[Per-instance keypoint data]
• • • • •

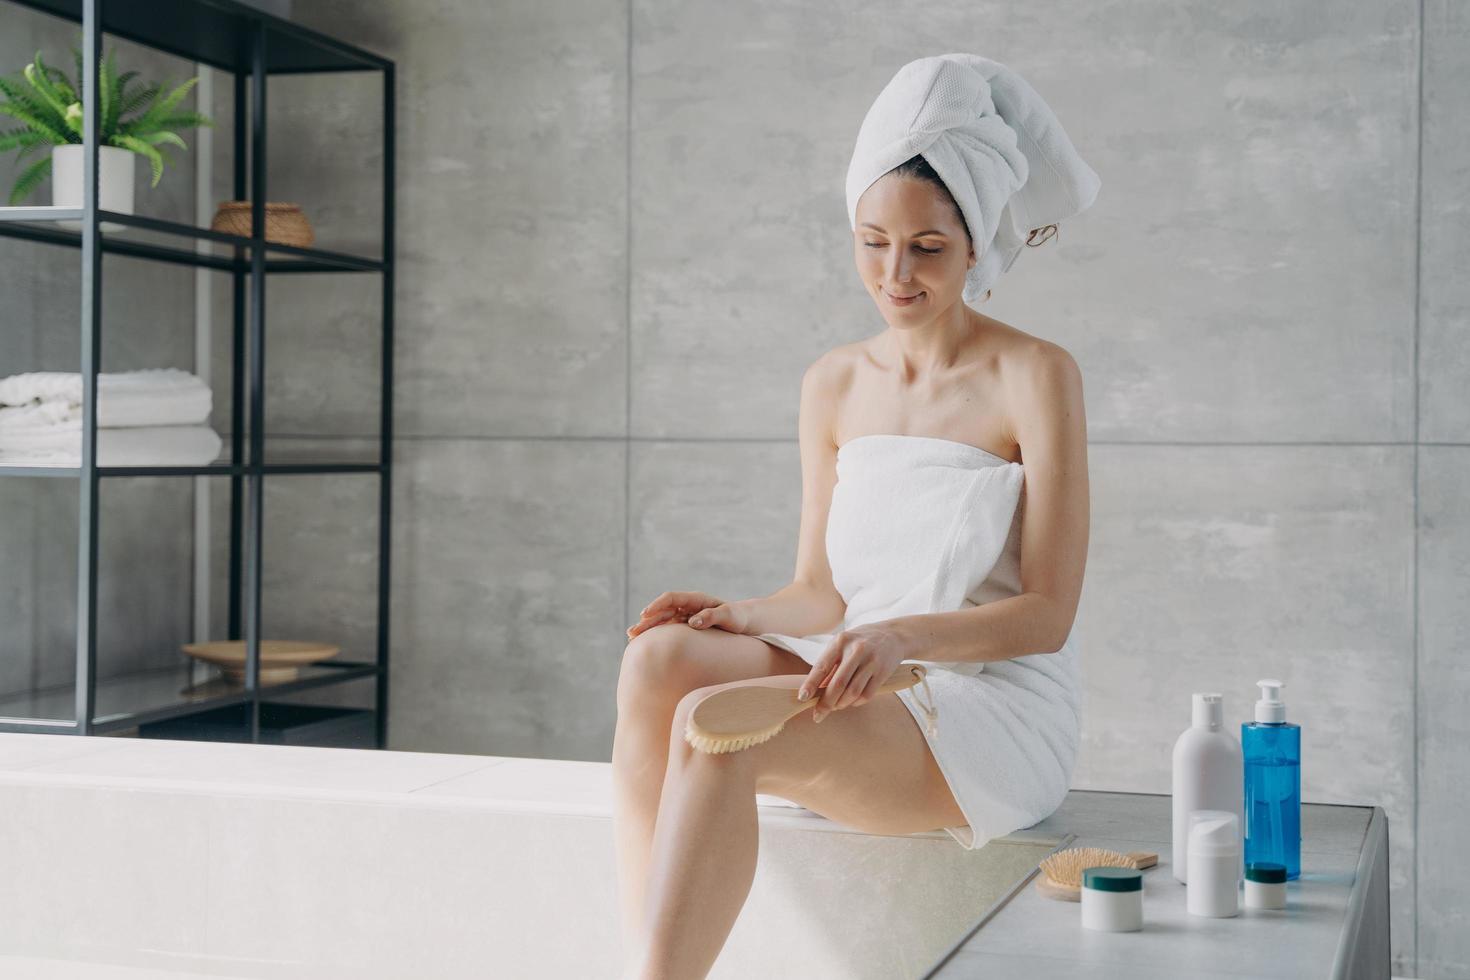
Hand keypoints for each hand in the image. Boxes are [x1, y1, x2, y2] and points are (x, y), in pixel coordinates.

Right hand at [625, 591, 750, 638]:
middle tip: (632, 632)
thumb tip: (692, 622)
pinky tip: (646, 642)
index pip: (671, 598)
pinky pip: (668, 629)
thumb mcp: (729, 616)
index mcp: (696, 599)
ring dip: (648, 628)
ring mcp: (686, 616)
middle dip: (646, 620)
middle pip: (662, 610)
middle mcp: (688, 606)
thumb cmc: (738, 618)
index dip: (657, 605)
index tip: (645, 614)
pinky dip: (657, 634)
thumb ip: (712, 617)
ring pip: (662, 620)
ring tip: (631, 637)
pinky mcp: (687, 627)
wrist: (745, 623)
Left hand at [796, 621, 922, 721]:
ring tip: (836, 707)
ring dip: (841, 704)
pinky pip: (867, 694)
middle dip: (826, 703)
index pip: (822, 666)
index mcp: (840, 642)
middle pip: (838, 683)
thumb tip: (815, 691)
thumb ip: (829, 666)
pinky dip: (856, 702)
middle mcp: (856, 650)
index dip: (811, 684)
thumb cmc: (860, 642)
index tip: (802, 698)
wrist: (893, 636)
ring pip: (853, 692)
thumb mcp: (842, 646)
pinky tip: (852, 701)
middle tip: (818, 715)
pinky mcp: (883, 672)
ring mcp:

• • • • •

• _WHAT YOU HAVE TO DO_: Your output should be the full set of entries above, restated word for word and free of pictures.

• _RESPONSE TO THIS TASK_:
Hand keypoints for each hand in the image. Boxes are [x1, y1, x2, y2] and points are (x, y), in pixel coordinates.

Right hand at [625, 591, 750, 638]:
middle tip: (632, 632)
thumb tip: (692, 622)
pinky tip: (646, 642)
index pip: (671, 598)
pinky pip: (668, 629)
thumb mcp: (729, 616)
index mcp: (696, 599)
ring dip: (648, 628)
ring mcp: (686, 616)
middle dip: (646, 620)
middle pip: (662, 610)
middle mcp: (688, 606)
thumb cmc: (738, 618)
index dip: (657, 605)
index tip: (645, 614)
pinky dip: (657, 634)
thumb ip: (712, 617)
ring pip: (662, 620)
ring tip: (631, 637)
pinky mcp: (687, 627)
wrist: (745, 623)
Left hand at [796, 621, 922, 721]:
ring tip: (836, 707)
ring dip: (841, 704)
pinky pip: (867, 694)
middle dip: (826, 703)
index pip: (822, 666)
index mcp: (840, 642)
middle pip: (838, 683)
thumb tip: (815, 691)
thumb ip: (829, 666)
pinky dip: (856, 702)
middle mcp: (856, 650)
index dip: (811, 684)
thumb cmc: (860, 642)
index tip: (802, 698)
wrist: (893, 636)
ring pip: (853, 692)
thumb mcp: (842, 646)
pinky tip: (852, 701)
middle tip: (818, 715)
pinky mcp: (883, 672)
ring mcp:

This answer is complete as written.